Aşı kampanyasına destek ayağına erkenden aşı olma uyanıklığı

Can yoldaşlarım, gözlerimizin tam da önünde, Sağlık Bakanlığı’nın iyi niyetini resmen suistimal eden bir kitle kendi çaldı, kendi oynadı.
Ben de oynanan bu oyundan en başından beri bir işkillenmiştim.
Yakın çevreme de söylemiştim ama…
Maalesef son yaşananlar, beynimin komplocu tarafını haklı çıkardı.

Çoğunluğu Habertürk’te üslenmiş bu gazeteci kitlesi, ‘bakanlığın aşı kampanyasına destek için gönüllü olduk’ ayağına gidip aşı gönüllü listesine kendini yazdırdı.

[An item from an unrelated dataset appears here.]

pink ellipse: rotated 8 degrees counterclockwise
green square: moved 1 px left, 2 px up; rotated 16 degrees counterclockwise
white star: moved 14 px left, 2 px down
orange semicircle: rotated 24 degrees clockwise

Sonrasında aşılama merkezinde boy boy pozlar verildi.
Yazılar yazıldı.
Fakat bir de ne görelim?

Önce Kemal Öztürk, ‘vay ben aşı oldum ama koronaya yakalandım’ diye ortalığı velveleye verdi.
Belli ki kontrol grubunda olabileceğini, yani gerçek aşıya denk gelmemiş olma ihtimalini…
Bağışıklığın ikinci dozdan sonra kazanılabileceğini…
Bilmiyordu.
Ya da bilmek istemiyordu.

Sonrasında Sevilay Yılman ve Didem Arslan Yılmaz ortalığı ayağa kaldırdı.
‘Neden bizim gerçek aşıyı olup olmadığımız açıklanmıyor, kafayı yiyeceğiz’ dediler.
Neyse ki Yılman tam da canlı yayındayken ‘size gerçek aşı denk gelmiş’ mesajı telefonuna düştü de milyonların önünde sevindirik oldu.
Havalara uçtu.
Ne de olsa milyonları atlatmış, bir şekilde aşı oluvermişti.

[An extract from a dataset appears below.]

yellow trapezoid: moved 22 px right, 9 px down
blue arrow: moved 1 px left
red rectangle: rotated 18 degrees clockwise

Kısa süre sonra koroya Nagehan Alçı katıldı.
Ama o Yılman kadar şanslı değildi.
Eşi Rasim Ozan Kütahyalı ve kendisi maalesef kontrol grubundaydı.
Köşesinden duyurdu Alçı talihsizliğini.

Bense başka bir talihsizliğe odaklandım.
Bir grup gazeteci elindeki köşeleri, ülkenin iyiliği kisvesi altında, nasıl da kendisi için oyuncak eder onu gördüm.
Bir de koca ülkede başka dert yokmuş gibi, ortalığı velveleye vermelerini resmen gözü yaşlı izledim.
Bir kez daha ülkenin basınının ruhuna El-Fatiha okudum.